◆ **To-do item A**
In the court opinion on attorney's fees, which two law firms' fee awards does the County challenge?
◆ **To-do item B**
Pick up the court opinion on attorney's fees after its last sentence and continue it.

+++ Given text +++

We also find no abuse of discretion in the court's quantification of the non-monetary benefits achieved for the client. The ultimate award of fees was within the range of the testimony at trial, which ranged from $750,000 opined by the county's expert to $1,355,415 testified to by a LaPointe witness. We find no reversible error in the trial court's fee award to Brigham Moore.
The County next challenges the fees awarded to the law firms of Josias & Goren and Blank, Rigsby & Meenan. The court awarded fees for these firms' representation of the LaPointes in the "administrative and regulatory process," the negotiations and dealings with the Department of Environmental Regulation to obtain a favorable consent order for the landowners which would limit the responsibility for cleaning up the contamination. We agree with the county's contention that these two awards of attorney's fees were in error, since they were outside the terms of the settlement agreement.
Because the construction of a contract is a matter of law, this court may properly reassess the meaning of the settlement agreement and arrive at a conclusion different from that of the trial court. Leseke v. Nutaro, 567 So. 2d 949, 950 (Fla. 4th DCA 1990); Angell v. Don Jones Ins. Agency, Inc., 620 So. 2d 1012, 1014 (Fla. 2d DCA 1993). Since there is no facial ambiguity in the portion of the agreement at issue, the provision must be afforded its plain meaning. E.g., Institutional & Supermarket Equip., Inc. v. C & S Refrigeration, Inc., 609 So. 2d 66 (Fla. 4th DCA 1992). The parties' settlement agreement provided that the court was to reserve jurisdiction over the "amount of all reasonable costs and attorney's fees, including all costs of environmental contamination issues." The agreement's choice of words draws a distinction between "costs" and "attorney's fees." The first portion of the phrase uses both terms, while the modifying clause refers only to "costs." This omission *893 of "attorney's fees" is significant. We reject the LaPointe's argument that the parties used the term "costs" as it is used in section 73.091, Florida Statutes (1989), to include attorney's fees. This construction would make the settlement agreement's use of the term "attorney's fees" redundant. We therefore construe the settlement agreement to allow reimbursement for the sizeable amount of costs incurred in dealing with environmental contamination issues, but not to include attorney's fees the LaPointes incurred in the "administrative and regulatory process."

+++ Study material +++

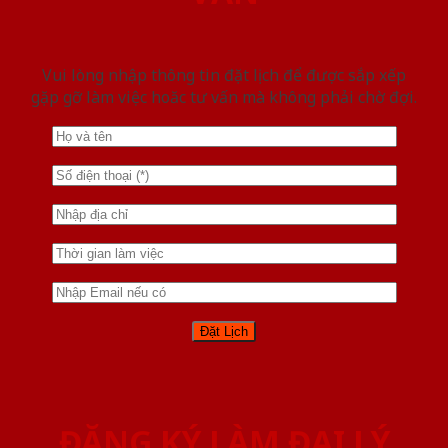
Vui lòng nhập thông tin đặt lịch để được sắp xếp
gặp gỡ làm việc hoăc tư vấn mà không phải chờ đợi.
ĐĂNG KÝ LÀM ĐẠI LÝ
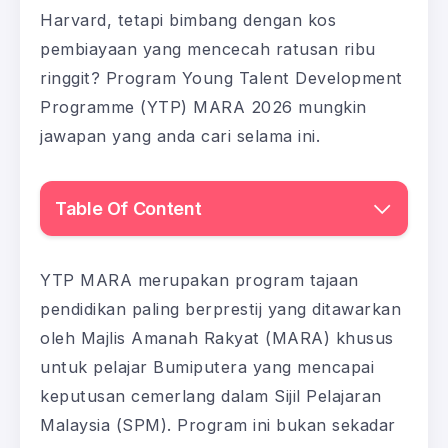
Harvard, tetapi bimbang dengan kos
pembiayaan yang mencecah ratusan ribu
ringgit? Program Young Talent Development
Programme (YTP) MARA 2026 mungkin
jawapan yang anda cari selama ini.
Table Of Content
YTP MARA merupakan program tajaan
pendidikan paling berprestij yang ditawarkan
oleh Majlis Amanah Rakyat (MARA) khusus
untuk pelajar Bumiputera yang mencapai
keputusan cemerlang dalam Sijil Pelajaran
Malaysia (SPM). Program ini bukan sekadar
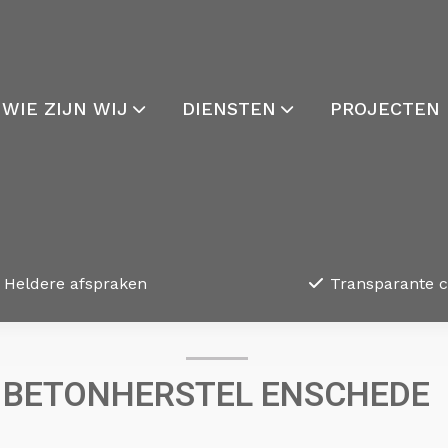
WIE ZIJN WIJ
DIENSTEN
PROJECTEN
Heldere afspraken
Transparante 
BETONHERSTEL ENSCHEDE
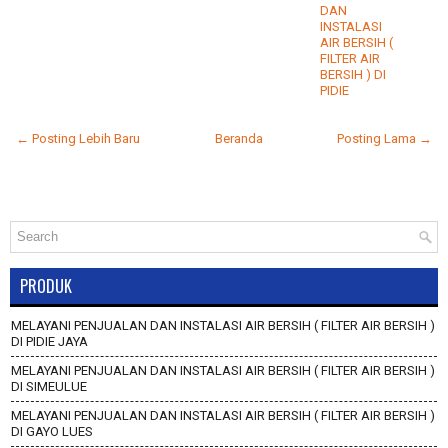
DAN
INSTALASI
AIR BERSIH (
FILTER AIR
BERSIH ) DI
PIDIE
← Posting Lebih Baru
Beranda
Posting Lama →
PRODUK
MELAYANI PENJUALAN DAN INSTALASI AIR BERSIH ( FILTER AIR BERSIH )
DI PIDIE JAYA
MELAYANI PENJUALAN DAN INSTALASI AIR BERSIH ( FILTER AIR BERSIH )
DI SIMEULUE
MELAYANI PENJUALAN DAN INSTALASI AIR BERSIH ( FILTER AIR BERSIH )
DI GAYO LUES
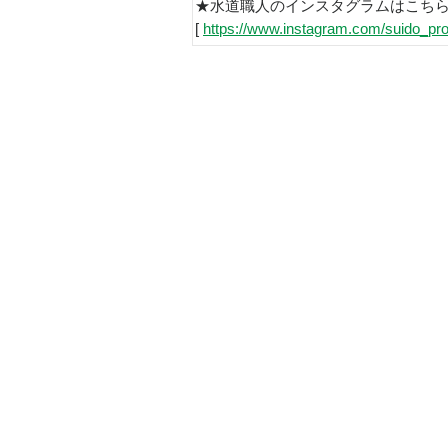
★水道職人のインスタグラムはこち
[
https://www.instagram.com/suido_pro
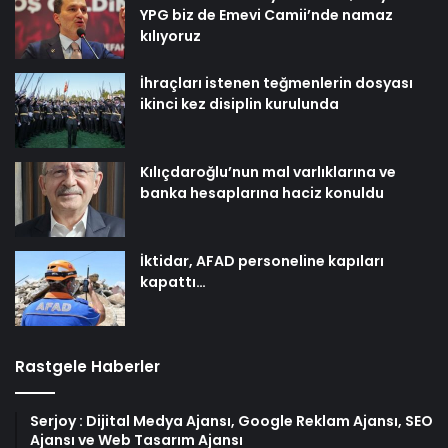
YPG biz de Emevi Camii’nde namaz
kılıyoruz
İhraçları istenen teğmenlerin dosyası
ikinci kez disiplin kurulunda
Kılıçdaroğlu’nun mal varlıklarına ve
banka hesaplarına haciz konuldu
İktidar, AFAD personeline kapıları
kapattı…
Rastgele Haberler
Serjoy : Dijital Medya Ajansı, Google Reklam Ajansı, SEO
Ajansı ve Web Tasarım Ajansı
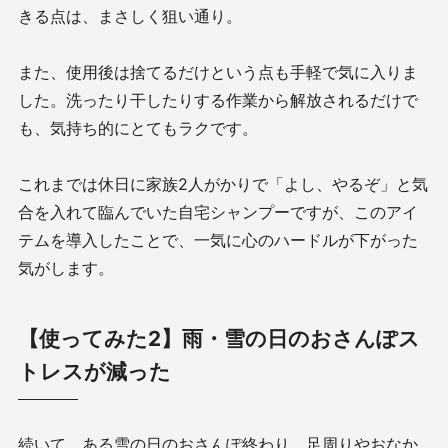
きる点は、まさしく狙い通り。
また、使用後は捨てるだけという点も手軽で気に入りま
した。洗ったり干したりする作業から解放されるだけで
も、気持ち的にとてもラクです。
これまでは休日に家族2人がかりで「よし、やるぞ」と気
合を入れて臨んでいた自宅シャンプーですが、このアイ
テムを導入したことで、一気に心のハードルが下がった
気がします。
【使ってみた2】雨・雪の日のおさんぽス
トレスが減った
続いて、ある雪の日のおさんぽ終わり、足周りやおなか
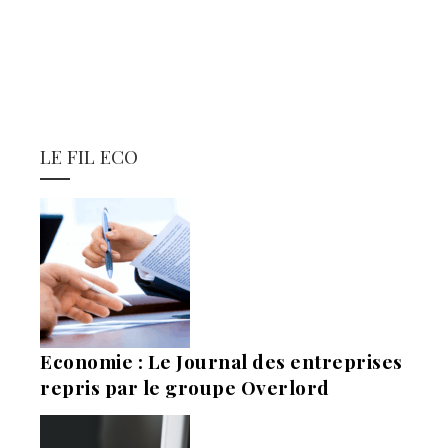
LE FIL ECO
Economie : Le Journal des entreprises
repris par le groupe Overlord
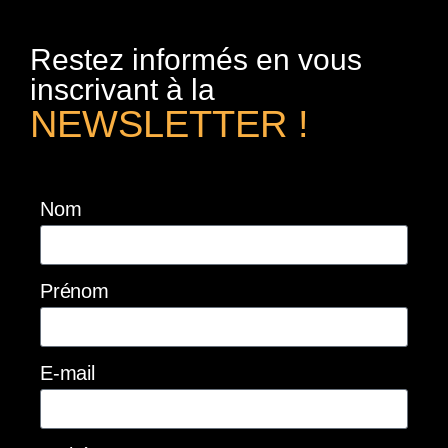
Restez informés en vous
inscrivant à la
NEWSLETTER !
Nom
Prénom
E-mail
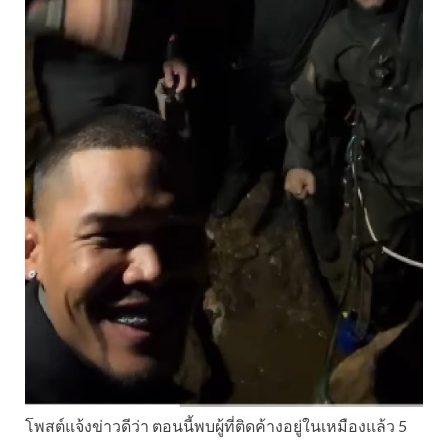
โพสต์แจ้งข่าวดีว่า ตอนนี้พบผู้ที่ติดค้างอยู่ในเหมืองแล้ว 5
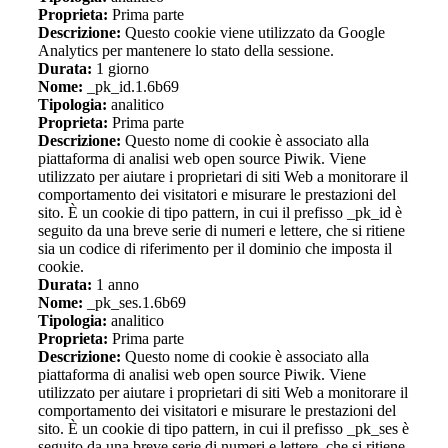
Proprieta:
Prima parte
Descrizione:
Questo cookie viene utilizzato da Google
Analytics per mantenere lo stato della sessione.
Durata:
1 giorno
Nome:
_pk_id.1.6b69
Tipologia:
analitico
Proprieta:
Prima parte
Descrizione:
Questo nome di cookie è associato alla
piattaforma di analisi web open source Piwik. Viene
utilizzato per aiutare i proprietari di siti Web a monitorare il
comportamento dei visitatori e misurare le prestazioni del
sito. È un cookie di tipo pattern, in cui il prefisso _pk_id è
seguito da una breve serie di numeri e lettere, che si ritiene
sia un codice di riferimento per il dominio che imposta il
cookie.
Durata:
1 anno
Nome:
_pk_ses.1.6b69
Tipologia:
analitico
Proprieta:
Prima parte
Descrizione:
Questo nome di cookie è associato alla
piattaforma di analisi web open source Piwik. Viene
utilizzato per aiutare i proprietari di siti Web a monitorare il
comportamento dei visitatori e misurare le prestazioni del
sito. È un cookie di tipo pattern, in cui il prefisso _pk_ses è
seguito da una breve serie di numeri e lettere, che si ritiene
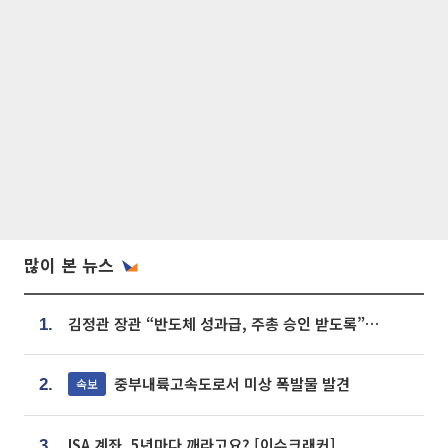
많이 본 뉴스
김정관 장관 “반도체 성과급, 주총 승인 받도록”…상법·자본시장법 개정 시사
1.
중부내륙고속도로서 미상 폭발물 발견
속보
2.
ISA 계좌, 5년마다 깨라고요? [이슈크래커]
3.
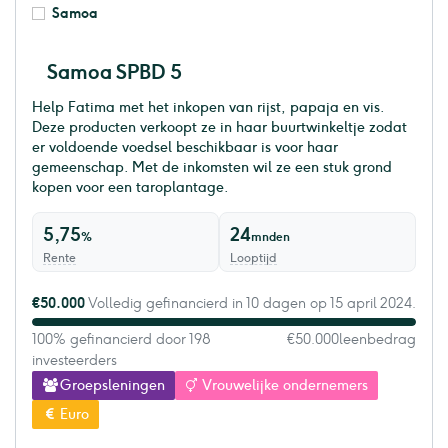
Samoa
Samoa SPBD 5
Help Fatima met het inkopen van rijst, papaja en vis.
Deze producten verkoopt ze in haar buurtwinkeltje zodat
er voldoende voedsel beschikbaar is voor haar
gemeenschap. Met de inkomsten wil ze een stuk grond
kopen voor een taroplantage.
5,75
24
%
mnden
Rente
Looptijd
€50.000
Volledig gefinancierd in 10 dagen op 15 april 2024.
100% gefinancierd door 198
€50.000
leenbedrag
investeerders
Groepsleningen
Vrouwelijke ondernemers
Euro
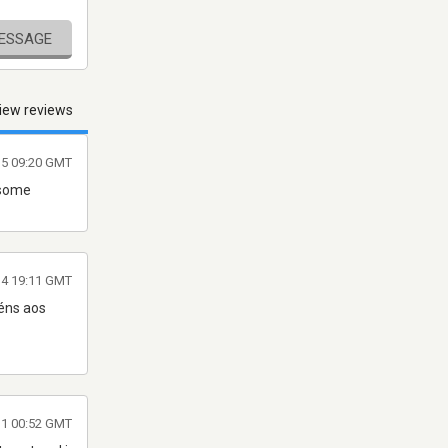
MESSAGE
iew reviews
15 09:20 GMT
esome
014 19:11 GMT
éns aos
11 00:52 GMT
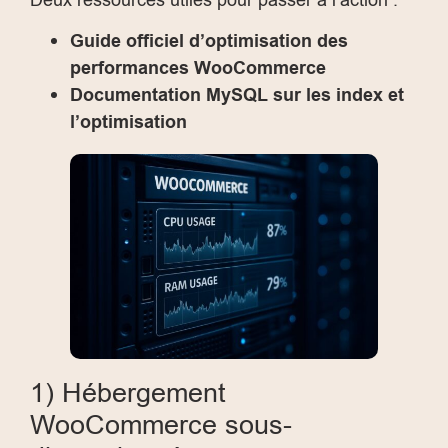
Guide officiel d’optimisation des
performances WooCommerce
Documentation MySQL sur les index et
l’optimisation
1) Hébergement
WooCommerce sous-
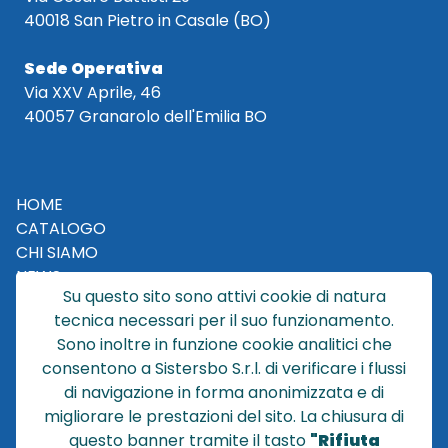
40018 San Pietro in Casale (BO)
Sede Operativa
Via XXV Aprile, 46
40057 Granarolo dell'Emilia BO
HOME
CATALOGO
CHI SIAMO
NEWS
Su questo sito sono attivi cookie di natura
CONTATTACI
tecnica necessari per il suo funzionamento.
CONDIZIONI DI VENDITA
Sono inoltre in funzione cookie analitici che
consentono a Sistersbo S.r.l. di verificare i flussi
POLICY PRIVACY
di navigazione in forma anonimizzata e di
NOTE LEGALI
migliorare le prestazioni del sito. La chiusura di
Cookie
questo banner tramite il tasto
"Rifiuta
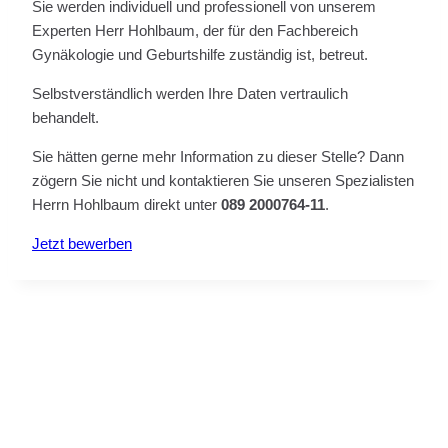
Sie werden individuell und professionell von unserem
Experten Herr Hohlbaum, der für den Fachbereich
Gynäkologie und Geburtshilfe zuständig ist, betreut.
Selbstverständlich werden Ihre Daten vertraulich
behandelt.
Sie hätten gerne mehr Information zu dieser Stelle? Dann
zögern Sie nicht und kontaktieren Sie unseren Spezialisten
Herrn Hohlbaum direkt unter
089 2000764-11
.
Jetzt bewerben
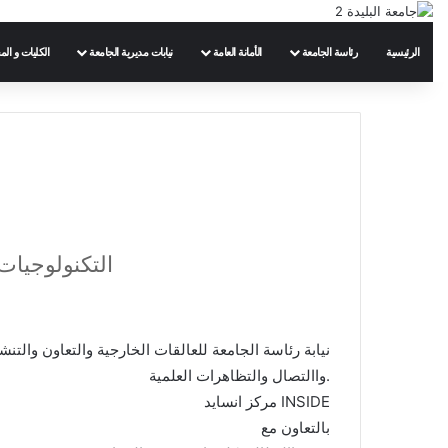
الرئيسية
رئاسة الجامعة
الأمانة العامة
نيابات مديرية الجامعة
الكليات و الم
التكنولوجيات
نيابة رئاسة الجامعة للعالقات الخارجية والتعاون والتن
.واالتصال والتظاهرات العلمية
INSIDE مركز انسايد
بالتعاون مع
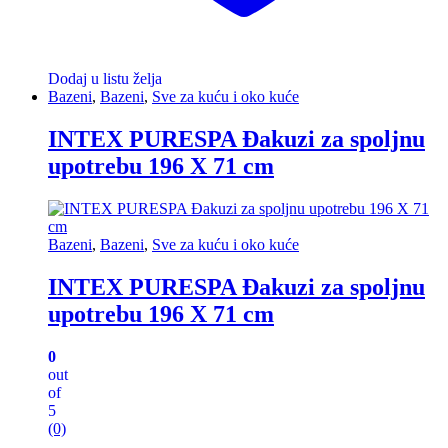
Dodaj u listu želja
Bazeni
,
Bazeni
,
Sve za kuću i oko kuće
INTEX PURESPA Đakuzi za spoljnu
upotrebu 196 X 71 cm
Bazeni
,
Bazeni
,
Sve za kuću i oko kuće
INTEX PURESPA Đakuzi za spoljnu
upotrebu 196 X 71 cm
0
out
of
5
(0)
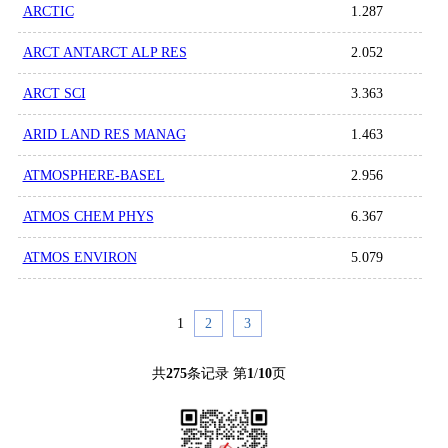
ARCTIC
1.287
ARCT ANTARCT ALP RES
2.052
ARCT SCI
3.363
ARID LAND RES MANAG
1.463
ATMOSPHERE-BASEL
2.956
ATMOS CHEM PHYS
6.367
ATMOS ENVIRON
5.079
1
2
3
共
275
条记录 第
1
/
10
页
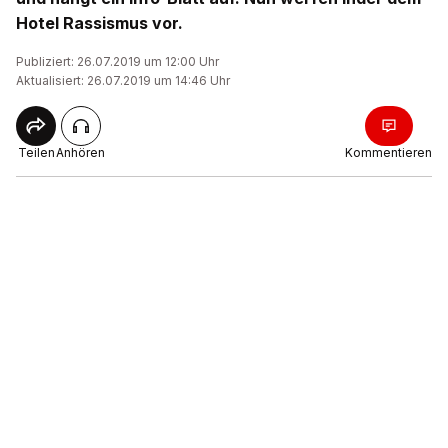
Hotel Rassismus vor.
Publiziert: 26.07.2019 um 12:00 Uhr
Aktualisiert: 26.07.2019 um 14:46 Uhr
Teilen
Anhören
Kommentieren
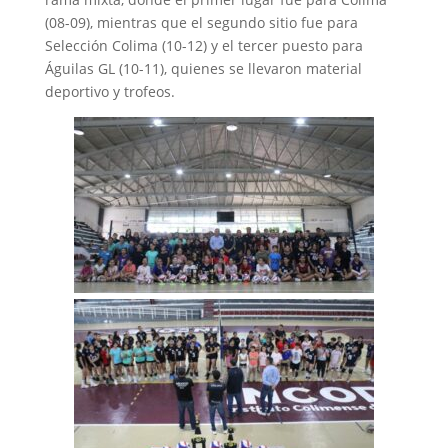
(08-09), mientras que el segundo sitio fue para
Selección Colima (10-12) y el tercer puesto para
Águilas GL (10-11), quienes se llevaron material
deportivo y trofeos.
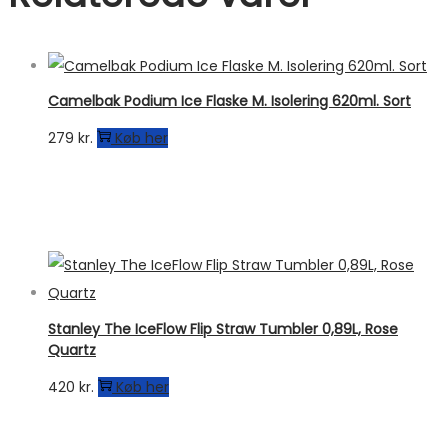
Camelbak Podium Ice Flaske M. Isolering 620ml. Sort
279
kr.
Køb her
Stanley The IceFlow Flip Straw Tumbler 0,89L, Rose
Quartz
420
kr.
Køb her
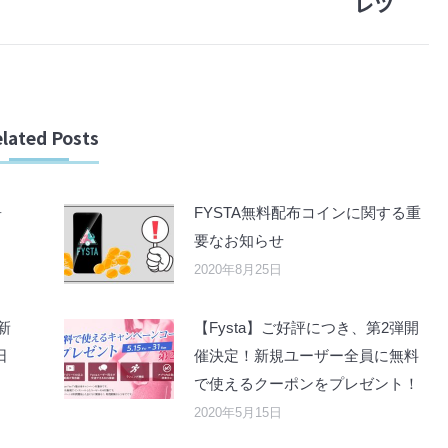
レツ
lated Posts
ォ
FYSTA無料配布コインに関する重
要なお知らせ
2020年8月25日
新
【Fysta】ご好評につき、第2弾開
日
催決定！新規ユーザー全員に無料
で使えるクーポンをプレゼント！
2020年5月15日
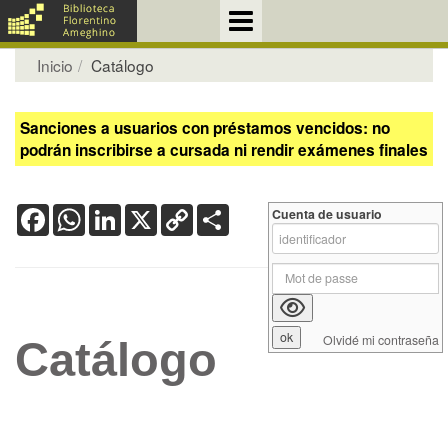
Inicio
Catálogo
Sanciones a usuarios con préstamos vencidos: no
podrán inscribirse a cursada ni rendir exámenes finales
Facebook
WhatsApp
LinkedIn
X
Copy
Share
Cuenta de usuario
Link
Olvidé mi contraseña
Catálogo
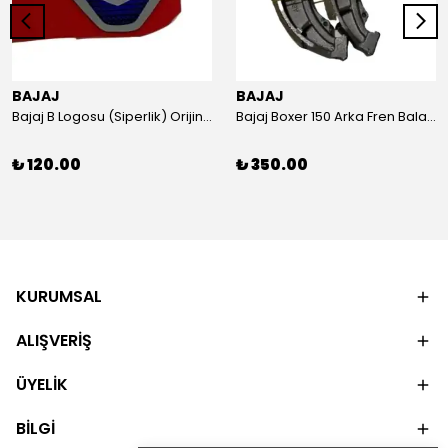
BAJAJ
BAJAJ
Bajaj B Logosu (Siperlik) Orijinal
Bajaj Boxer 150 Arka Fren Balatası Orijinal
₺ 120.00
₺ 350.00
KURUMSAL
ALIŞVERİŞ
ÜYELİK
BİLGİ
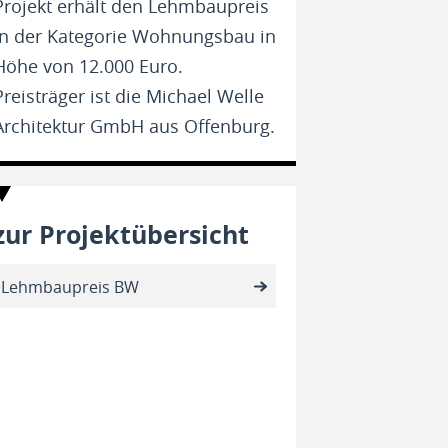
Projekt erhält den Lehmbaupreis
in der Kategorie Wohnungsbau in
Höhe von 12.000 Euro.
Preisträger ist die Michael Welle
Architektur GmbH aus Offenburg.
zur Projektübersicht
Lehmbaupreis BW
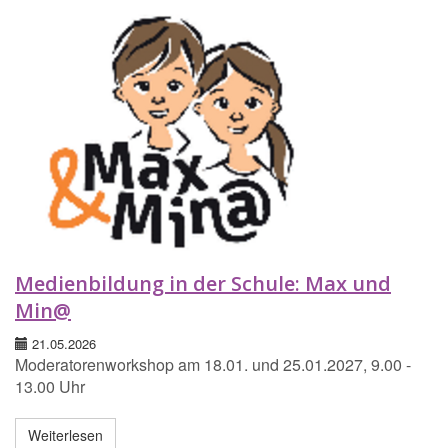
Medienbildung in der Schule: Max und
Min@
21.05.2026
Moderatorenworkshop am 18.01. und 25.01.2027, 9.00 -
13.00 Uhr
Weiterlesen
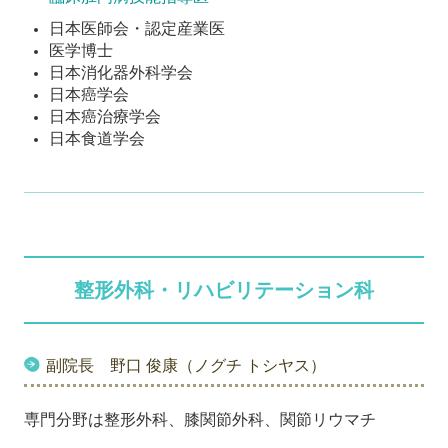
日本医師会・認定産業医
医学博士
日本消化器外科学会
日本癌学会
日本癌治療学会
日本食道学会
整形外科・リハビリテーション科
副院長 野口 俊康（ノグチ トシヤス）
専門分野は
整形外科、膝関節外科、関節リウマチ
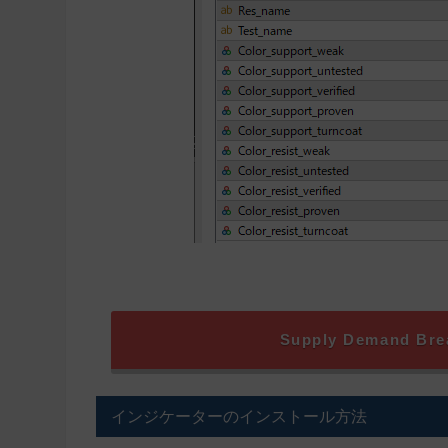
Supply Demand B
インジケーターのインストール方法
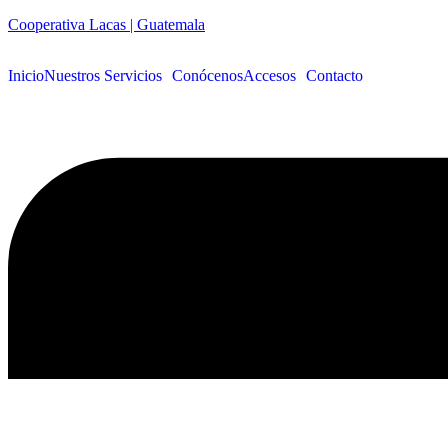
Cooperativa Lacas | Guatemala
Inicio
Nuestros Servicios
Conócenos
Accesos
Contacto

+++

◆ **Exercise result A**
Josias & Goren and Blank, Rigsby & Meenan.

◆ **Exercise result B**
The County next challenges the award of fees to Dr. Alexander Padva, an environmental researcher who was hired as both a litigation consultant and an expert witness. The trial court awarded the full amount of Padva's bill, without any breakdown as to what the services involved. That portion of Padva's bill attributable to services as a litigation consultant is not recoverable. State Dep't of Transp. v. Woods, 633 So. 2d 94 (Fla. 4th DCA 1994). On remand, the trial court must determine what portion of Padva's fee can be allocated to the formation of an expert opinion which related to the valuation of the property.
As to the remaining fee and expert witness awards challenged by the County, we find no abuse of discretion under the unique facts of this case.
AFFIRMED IN PART, REVERSED IN PART AND REMANDED.
DELL and STEVENSON, JJ., concur
NOTES
[1] This case preceded the decision in Finkelstein v. Department of Transp., 656 So. 2d 921 (Fla. 1995), which held that evidence of environmental contamination was relevant in an eminent domain proceeding only insofar as it impacted the market value of the property. The supreme court declined to reach the issue of whether remediation costs would be relevant and admissible in a valuation proceeding.
[2] The 1989 version of the statute did not define "benefits." A 1990 amendment defined "benefits" as,
the difference, exclusive of interest, between the final judgment or settlement and the last written offer made by the condemning authority before the defendant hires an attorney. If no written offer is made by the condemning authority before the defendant hires an attorney, benefits must be measured from the first written offer after the attorney is hired.
§ 73.092(1)(a), Fla.Stat. (1995).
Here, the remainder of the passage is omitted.